─── BRANO
Intervista raccolta da Giada Fazzalari

“Il Governo Meloni ha fatto poco, non ha dato il segno di una qualsiasi svolta significativa tranne per lo più quando parlano di diritti civili, diritti delle persone e diritti delle donne, dimostrano di essere abbastanza indietro con le loro proposte, un po’ bigotti e un po’ reazionari”

Gianfranco Pasquino, professore emerito di Scienza Politica all’Università di Bologna, accademico dei Lincei, è autore di numerosi apprezzati testi. Il suo libro più recente, forse l’ultimo, è “Il lavoro intellettuale” (UTET 2023). È anche molto orgoglioso della quinta edizione, riveduta ed ampliata, del “Nuovo corso di scienza politica” recentemente uscita per Il Mulino, testo sul quale si sono formate generazioni di studenti. Pasquino, tra i più acuti intellettuali del nostro Paese, conoscitore, come pochi, dei meccanismi della politica, ci ha dato un parere sulla recente riforma costituzionale varata dal Consiglio del Ministri.

Allora professor Pasquino, che idea si è fatto di questa riforma che Meloni descrive come “la madre di tutte le riforme”?

«Prima di tutto non è la madre di tutte le riforme perché ci sono una serie di altri aspetti che non vengono neanche toccati, anche se vengono indicati vagamente: ad esempio la legge elettorale che potrebbe essere essa stessa la madre delle riforme. È una riforma mediocre, pasticciata, che non stava nel programma elettorale di Fratelli d’Italia, che diceva chiaramente di volere il semipresidenzialismo. L’opinione che mi sono fatto è che è una riforma sbagliata».

Ma Giorgia Meloni ha detto che l’obiettivo è garantire stabilità a chi governa. A suo avviso è così?

«Qui bisogna sapere distinguere tra la stabilità nella carica e la capacità di governare. Se vogliamo la stabilità nella carica, questa è assicurata certamente da un presidenzialismo vero, cioè quello degli Stati Uniti ad esempio. Trump è stato in carica quattro anni, ha governato molto male; Biden sarà in carica fino al 2024 governando un po’ meglio. Non sono uomini particolarmente capaci e sono anche piuttosto anziani, quindi privi di idee originali e proiettate nel futuro. Dunque, sì, il presidenzialismo garantisce stabilità nella carica. Se si vuole anche capacità di governare questa dipende naturalmente dagli elettori, da un lato, che sappiano scegliere bene, ma soprattutto dai partiti perché sono i partiti che producono le persone che vanno a occupare incarichi di governo. E nella riforma di Meloni non c’è assolutamente nulla sui partiti».
──────
Cita senza modifiche il passo dell'intervista qui sopra che va da "Gianfranco Pasquino, professore" fino a "Consiglio del Ministri.".
─── ESTRATTO DATI
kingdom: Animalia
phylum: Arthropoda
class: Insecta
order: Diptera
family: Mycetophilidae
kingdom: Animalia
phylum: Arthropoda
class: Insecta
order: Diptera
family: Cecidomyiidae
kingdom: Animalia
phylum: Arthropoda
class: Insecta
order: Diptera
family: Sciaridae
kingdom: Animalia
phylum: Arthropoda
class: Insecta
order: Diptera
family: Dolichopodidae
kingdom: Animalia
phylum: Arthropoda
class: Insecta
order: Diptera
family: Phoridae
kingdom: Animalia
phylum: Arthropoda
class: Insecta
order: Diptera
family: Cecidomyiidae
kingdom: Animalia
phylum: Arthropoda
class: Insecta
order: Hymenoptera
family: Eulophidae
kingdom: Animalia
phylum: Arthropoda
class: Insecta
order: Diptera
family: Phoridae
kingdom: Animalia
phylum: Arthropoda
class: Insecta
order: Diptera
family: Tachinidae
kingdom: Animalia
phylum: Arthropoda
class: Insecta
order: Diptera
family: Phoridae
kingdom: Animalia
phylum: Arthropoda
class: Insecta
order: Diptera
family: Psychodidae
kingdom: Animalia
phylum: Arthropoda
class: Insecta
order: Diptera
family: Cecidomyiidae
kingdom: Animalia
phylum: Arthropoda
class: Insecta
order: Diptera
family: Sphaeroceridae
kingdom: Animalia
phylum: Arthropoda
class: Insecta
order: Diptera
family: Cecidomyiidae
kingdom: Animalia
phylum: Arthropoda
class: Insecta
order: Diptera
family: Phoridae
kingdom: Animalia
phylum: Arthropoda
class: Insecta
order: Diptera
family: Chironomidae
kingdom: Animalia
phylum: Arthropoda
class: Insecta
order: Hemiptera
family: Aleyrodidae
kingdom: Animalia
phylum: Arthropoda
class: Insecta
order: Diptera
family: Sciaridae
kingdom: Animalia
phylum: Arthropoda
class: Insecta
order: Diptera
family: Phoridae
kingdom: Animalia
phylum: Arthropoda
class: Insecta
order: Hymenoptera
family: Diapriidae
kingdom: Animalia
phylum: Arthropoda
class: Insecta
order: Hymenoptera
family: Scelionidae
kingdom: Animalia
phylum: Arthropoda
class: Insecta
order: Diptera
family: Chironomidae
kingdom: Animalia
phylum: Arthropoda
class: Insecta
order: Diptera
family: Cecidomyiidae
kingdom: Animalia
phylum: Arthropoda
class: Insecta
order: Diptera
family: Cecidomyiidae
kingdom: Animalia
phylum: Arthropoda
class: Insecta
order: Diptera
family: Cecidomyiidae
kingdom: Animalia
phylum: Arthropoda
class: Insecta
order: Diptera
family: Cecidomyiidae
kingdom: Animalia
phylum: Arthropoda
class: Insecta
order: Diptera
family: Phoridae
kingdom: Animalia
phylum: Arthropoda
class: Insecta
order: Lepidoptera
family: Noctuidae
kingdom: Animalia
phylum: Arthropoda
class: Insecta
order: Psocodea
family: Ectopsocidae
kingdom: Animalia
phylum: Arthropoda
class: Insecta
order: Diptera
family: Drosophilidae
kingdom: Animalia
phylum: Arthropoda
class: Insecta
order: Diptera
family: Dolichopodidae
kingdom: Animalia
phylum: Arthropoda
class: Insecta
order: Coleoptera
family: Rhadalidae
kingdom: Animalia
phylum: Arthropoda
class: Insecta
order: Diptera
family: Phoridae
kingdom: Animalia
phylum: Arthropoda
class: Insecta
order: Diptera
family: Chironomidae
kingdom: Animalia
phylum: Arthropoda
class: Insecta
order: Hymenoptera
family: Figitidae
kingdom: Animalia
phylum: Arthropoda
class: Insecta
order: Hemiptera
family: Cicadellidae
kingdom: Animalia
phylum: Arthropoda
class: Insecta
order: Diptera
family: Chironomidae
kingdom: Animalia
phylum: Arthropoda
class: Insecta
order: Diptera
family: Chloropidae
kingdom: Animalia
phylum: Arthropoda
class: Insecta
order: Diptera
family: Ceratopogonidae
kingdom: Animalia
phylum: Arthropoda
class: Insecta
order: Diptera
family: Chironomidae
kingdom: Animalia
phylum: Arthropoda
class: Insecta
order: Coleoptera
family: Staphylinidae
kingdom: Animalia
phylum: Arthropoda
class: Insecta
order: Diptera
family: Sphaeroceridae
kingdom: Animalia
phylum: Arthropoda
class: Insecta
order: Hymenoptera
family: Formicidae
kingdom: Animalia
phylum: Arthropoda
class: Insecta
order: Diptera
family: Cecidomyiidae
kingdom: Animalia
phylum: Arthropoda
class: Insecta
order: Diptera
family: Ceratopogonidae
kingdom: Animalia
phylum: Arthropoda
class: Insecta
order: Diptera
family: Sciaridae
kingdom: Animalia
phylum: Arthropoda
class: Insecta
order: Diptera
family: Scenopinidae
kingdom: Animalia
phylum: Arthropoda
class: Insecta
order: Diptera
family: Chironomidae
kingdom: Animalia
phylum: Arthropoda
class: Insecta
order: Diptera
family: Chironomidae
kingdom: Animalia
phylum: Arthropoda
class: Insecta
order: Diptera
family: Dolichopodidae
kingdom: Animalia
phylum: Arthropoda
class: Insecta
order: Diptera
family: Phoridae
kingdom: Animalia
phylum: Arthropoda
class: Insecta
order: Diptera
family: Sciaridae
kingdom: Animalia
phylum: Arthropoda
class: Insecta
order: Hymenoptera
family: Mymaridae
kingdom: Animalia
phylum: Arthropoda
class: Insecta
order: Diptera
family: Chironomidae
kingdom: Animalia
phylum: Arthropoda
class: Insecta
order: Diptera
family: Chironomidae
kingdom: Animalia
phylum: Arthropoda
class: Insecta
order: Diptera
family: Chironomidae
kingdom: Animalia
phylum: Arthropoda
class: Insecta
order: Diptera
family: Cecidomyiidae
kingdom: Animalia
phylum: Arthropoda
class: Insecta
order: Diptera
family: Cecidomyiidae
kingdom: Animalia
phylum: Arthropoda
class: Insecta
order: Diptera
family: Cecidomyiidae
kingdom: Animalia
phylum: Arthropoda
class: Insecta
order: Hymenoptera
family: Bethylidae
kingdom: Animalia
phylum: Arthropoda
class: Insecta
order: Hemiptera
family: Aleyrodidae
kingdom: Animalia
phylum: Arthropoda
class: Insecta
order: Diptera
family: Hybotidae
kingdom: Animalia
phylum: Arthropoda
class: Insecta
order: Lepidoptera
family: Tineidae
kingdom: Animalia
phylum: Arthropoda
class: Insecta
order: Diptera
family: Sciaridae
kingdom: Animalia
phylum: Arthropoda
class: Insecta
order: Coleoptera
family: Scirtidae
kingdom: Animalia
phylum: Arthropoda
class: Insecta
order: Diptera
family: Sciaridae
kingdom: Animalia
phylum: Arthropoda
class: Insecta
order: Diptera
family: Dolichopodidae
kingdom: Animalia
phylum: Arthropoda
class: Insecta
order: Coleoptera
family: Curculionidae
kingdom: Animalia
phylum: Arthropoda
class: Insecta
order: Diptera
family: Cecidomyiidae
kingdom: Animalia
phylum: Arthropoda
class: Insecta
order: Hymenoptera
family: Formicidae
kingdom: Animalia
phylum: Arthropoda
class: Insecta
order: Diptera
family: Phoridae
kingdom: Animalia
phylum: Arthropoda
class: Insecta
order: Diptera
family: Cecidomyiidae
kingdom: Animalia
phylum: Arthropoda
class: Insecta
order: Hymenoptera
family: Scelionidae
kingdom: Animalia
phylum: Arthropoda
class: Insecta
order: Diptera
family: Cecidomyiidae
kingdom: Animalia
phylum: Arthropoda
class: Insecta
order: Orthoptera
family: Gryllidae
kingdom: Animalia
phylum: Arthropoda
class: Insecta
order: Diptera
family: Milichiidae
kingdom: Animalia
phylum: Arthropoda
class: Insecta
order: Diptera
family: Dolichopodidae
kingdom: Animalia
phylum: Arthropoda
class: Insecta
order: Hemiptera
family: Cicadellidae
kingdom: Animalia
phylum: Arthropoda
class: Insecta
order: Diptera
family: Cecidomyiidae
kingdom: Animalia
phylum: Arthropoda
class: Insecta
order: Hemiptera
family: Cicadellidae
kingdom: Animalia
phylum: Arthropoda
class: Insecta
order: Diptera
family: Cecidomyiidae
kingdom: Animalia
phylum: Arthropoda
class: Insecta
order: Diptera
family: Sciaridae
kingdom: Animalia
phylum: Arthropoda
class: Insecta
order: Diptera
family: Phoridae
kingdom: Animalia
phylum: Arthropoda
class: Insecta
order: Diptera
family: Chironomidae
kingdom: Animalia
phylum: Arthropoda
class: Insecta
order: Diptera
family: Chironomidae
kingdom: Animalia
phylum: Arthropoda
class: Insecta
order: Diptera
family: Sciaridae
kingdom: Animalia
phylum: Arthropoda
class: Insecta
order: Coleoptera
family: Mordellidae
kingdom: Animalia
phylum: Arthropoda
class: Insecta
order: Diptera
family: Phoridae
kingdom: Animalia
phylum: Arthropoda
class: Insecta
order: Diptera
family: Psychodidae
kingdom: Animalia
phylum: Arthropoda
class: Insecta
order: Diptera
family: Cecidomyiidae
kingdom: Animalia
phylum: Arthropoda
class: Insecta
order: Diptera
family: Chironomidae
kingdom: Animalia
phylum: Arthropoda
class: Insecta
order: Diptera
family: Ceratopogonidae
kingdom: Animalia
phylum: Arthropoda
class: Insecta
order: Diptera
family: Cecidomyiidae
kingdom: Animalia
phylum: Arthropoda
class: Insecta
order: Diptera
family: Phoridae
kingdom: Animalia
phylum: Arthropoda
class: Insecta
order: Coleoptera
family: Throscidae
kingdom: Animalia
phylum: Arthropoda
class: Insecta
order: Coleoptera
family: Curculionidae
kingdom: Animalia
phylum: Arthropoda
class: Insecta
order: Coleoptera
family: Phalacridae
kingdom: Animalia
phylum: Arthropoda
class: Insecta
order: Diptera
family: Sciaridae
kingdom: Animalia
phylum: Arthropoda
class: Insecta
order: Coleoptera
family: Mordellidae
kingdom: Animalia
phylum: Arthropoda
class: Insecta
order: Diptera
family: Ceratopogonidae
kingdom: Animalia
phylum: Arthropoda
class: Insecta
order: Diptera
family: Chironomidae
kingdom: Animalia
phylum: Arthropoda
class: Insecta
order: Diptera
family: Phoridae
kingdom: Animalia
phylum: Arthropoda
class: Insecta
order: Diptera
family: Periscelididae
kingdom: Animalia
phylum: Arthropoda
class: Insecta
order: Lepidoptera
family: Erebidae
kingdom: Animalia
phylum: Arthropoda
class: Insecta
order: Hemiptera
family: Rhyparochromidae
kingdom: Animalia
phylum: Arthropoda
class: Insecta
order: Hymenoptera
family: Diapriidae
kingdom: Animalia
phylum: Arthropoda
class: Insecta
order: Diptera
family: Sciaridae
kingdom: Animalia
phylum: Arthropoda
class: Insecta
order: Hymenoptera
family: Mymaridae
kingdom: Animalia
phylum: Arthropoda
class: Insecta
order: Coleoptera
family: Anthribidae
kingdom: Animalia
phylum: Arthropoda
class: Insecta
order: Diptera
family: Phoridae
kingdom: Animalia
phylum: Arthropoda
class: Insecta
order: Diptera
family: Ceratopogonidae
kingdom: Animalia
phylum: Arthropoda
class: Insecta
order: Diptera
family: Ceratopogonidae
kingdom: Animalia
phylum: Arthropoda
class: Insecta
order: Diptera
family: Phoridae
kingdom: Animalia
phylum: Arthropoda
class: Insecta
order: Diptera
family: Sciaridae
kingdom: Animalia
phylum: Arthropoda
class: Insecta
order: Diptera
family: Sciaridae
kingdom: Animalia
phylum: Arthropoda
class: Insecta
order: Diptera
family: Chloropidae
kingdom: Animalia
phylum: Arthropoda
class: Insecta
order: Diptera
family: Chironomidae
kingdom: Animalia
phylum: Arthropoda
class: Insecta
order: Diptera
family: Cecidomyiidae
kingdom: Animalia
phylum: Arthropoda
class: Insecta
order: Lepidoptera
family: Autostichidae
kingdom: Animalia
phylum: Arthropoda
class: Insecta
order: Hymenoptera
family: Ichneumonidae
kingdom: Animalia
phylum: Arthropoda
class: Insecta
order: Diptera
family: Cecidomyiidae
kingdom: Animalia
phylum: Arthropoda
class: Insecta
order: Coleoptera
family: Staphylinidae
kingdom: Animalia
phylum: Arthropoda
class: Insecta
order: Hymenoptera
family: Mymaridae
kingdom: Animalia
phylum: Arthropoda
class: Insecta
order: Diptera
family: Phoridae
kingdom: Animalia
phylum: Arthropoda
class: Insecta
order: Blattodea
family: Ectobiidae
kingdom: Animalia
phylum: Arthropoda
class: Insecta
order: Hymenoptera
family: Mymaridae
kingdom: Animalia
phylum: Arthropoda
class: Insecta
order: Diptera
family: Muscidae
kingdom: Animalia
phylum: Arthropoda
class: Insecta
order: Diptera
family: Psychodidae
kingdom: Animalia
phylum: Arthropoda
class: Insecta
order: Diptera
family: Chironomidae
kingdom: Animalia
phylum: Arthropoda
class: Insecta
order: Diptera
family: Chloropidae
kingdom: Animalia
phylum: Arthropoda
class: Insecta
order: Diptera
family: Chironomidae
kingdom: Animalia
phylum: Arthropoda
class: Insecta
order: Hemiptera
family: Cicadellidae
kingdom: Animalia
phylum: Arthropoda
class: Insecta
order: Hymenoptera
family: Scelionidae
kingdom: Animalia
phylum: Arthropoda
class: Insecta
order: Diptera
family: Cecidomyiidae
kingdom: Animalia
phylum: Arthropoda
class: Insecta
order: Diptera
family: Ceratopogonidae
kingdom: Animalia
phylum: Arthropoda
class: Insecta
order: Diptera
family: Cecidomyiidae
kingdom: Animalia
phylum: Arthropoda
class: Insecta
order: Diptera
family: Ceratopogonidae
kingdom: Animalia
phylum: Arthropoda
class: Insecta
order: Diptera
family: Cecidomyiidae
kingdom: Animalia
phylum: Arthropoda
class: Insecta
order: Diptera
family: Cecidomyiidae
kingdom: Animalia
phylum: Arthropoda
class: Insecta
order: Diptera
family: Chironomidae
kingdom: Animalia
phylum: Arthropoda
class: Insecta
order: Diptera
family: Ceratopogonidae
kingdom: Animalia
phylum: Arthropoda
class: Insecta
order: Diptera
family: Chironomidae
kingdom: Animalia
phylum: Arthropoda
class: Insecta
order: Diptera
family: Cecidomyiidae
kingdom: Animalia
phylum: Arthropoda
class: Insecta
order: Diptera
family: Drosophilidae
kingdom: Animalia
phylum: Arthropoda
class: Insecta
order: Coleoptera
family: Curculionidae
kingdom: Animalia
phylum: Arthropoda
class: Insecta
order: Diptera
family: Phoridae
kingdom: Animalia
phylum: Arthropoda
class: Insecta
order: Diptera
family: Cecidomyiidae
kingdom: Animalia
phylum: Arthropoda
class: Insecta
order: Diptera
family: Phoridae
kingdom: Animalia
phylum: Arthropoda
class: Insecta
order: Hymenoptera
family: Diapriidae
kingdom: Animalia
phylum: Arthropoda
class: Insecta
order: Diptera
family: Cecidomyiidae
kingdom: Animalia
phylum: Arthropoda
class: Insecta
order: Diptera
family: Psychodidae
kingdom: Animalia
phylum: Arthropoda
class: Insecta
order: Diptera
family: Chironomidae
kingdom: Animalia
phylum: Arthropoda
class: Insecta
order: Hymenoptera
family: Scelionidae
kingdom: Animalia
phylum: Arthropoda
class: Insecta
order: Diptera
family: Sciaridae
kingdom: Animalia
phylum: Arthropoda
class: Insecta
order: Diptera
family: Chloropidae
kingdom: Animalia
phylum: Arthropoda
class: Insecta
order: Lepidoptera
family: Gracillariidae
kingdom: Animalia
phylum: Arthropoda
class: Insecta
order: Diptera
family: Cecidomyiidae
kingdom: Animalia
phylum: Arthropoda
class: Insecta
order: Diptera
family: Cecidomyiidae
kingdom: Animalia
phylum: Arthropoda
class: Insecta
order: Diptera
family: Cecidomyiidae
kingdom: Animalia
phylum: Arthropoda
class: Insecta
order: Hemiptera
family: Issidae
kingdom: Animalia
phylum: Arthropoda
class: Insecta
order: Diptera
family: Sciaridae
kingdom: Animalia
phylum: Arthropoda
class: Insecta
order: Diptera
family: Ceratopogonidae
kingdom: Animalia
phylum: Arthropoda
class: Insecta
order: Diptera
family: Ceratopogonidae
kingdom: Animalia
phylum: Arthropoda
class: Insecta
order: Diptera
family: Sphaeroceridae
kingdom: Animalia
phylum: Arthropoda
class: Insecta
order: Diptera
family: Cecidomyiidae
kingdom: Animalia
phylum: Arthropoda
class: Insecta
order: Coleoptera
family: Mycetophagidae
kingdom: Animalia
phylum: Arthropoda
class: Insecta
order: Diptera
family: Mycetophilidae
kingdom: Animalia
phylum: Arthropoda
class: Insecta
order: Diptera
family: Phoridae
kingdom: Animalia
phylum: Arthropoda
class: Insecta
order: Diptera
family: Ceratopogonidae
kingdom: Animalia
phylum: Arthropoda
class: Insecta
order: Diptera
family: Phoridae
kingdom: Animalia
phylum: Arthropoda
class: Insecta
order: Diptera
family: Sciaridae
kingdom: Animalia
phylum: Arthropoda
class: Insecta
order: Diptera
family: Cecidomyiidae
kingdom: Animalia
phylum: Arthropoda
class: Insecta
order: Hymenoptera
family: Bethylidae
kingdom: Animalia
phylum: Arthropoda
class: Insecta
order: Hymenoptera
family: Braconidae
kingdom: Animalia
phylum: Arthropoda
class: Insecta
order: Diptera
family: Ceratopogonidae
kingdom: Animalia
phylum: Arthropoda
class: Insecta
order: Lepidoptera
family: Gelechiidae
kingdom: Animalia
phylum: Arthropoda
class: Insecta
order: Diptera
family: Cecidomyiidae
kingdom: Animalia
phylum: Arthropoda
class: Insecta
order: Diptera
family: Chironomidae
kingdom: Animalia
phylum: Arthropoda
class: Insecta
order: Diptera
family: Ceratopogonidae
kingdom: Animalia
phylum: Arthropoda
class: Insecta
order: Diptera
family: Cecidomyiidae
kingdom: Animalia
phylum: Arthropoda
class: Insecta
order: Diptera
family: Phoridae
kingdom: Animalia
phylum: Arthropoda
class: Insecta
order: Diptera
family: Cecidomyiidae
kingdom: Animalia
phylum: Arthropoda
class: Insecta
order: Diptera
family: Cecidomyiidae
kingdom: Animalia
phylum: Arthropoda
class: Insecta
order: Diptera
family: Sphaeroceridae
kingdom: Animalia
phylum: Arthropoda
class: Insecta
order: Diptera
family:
──────
> **SOLUZIONE ESERCIZIO**
Gianfranco Pasquino, professore emerito di Scienza Politica all’Università di Bologna, accademico dei Lincei, è autore di numerosi apprezzati testi. Il suo libro più recente, forse l’ultimo, è “Il lavoro intellettuale” (UTET 2023). È anche molto orgoglioso della quinta edizione, riveduta ed ampliata, del “Nuovo corso di scienza politica” recentemente uscita per Il Mulino, testo sul quale si sono formate generazioni di studenti. Pasquino, tra i più acuti intellettuali del nostro Paese, conoscitore, come pochi, dei meccanismi della politica, ci ha dato un parere sulla recente riforma costituzionale varata dal Consiglio del Ministri.